By essentially Christian, however, I meant -- as context -- holding
certain beliefs about God and Jesus Christ that are common to virtually
all who claim the name Christian. I won't enumerate them here. In times
of intense denominational conflict, your identification with a
particular sect may make a great deal of difference -- to the
church(es), the state, later biographers, the public executioner, all
sorts of people. But that is a political matter. Neither the
changeableness of Donne or Jonson, nor Izaaak Walton's uneasiness about
Donne's unchurched period, makes any difference to this viewpoint. (We
both seem to agree on this point, so that I am left a trifle puzzled as
to why he uses it to attack my use of the phrase).

Thus, when I said that "nobody gave a damn about where the ghost came
from" (not, I confess, noticing the joke at the time of writing), I
meant simply that it was not a political concern at the time -- as, for
example, the use of the word "God" on stage was -- so Shakespeare could
use any kind of ghost he wanted. By the ghost's own testimony, he used a
Catholic ghost.

By an atheistical viewpoint I meant not merely a hazily unbelieving one
but the kind of intensely anti-religious one that he displays in his
rejoinder.  Nietzsche, whom he cites, is another good example.

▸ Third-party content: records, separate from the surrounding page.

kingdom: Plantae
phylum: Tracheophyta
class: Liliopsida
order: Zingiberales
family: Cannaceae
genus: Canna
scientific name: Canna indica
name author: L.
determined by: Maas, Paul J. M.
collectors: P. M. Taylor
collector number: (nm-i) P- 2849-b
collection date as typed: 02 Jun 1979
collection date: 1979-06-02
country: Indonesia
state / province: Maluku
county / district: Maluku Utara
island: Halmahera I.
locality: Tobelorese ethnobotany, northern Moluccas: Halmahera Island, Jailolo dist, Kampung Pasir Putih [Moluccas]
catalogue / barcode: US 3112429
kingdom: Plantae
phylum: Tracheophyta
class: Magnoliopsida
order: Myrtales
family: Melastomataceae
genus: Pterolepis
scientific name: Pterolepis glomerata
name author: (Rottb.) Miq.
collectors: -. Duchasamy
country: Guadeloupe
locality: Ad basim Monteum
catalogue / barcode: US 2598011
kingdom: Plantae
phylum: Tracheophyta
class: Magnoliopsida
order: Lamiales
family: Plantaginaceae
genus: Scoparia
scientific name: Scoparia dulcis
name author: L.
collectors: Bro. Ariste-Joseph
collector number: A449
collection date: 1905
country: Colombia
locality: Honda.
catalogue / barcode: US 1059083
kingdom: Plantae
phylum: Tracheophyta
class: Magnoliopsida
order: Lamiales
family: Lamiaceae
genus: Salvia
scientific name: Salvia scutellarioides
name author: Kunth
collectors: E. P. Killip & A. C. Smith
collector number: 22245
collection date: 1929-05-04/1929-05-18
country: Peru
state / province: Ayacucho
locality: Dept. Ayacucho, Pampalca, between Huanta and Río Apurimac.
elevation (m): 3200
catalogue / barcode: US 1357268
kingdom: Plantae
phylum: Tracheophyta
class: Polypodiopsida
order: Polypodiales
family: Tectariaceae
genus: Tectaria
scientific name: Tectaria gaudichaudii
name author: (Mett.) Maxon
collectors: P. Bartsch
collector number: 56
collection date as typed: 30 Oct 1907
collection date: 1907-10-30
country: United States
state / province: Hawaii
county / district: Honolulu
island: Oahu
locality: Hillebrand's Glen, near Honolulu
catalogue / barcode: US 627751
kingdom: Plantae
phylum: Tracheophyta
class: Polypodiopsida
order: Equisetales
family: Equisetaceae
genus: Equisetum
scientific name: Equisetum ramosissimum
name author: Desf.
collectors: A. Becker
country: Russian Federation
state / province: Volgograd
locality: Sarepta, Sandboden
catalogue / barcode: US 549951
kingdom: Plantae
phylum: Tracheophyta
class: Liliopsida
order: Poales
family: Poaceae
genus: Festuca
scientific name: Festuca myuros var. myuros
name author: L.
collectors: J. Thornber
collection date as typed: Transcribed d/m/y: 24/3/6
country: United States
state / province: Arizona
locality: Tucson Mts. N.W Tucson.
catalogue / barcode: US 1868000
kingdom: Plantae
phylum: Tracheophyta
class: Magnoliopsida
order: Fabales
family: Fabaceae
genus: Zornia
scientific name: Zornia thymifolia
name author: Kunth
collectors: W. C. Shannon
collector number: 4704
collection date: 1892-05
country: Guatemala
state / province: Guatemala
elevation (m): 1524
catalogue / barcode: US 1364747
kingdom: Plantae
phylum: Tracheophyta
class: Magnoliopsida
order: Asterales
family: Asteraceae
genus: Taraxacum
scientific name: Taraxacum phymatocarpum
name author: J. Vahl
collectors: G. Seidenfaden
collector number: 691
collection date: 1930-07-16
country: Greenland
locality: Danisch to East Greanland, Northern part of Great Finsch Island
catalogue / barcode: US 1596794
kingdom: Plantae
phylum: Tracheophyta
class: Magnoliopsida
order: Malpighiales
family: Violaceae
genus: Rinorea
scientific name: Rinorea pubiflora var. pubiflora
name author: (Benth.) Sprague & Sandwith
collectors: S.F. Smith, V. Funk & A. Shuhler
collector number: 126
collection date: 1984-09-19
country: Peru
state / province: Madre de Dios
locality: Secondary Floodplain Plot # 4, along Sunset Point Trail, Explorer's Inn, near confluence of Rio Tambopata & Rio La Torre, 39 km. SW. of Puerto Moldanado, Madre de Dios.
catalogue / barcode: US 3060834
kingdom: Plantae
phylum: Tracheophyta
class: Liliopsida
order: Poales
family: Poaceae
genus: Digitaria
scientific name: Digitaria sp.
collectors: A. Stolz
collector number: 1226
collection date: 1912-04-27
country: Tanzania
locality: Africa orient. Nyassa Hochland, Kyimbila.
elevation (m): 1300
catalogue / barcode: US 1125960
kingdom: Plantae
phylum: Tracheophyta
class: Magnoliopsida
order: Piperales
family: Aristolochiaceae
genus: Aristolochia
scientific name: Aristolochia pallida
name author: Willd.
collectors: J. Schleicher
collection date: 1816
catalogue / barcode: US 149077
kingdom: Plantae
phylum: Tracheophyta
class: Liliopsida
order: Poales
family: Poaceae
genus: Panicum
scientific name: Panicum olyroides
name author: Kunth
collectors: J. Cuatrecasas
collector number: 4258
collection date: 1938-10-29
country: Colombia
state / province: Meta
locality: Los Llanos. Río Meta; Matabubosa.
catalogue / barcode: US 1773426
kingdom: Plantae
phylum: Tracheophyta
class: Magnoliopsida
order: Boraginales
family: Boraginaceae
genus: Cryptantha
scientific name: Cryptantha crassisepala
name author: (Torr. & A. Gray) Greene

Perhaps the key to our different viewpoints can be found here: "Don is
quite right to suspect that I don't find any 'source of consolation' in
Hamlet's line about 'providence.' What has this 'providence' delivered
by the end of the play?" I like that word "delivered." It has a nice
op-ed or sports page sound to it. If God can't deliver what you want,
fire him. Or perhaps kill him?

Cheers,
Don

[2]-------------------------------------------------------------
From:           Sean Lawrence <This email address is being protected from spambots. You need JavaScript enabled to view it.>
Date:           Friday, 09 Feb 2001 07:49:22 -0800
Subject: 12.0308 Re: Wittenberg and Paris
Comment:        Re: SHK 12.0308 Re: Wittenberg and Paris

While I've appreciated the arguments for and against notions of
purgatory, and the idea of an 'essential Christianity', I would like to
point out that it's the atheist position, rather than a Christian
position, that is most open to criticism as "essentializing".

If you don't define something discretely, if you don't limit it, it's
pretty much impossible to reject.  "In the end," Nietzsche admitted, "it
is only the God of morality who has been overcome".  In fact, I would
argue that it was first necessary to construct a god out of 19th-century
morality in order to have something to overcome.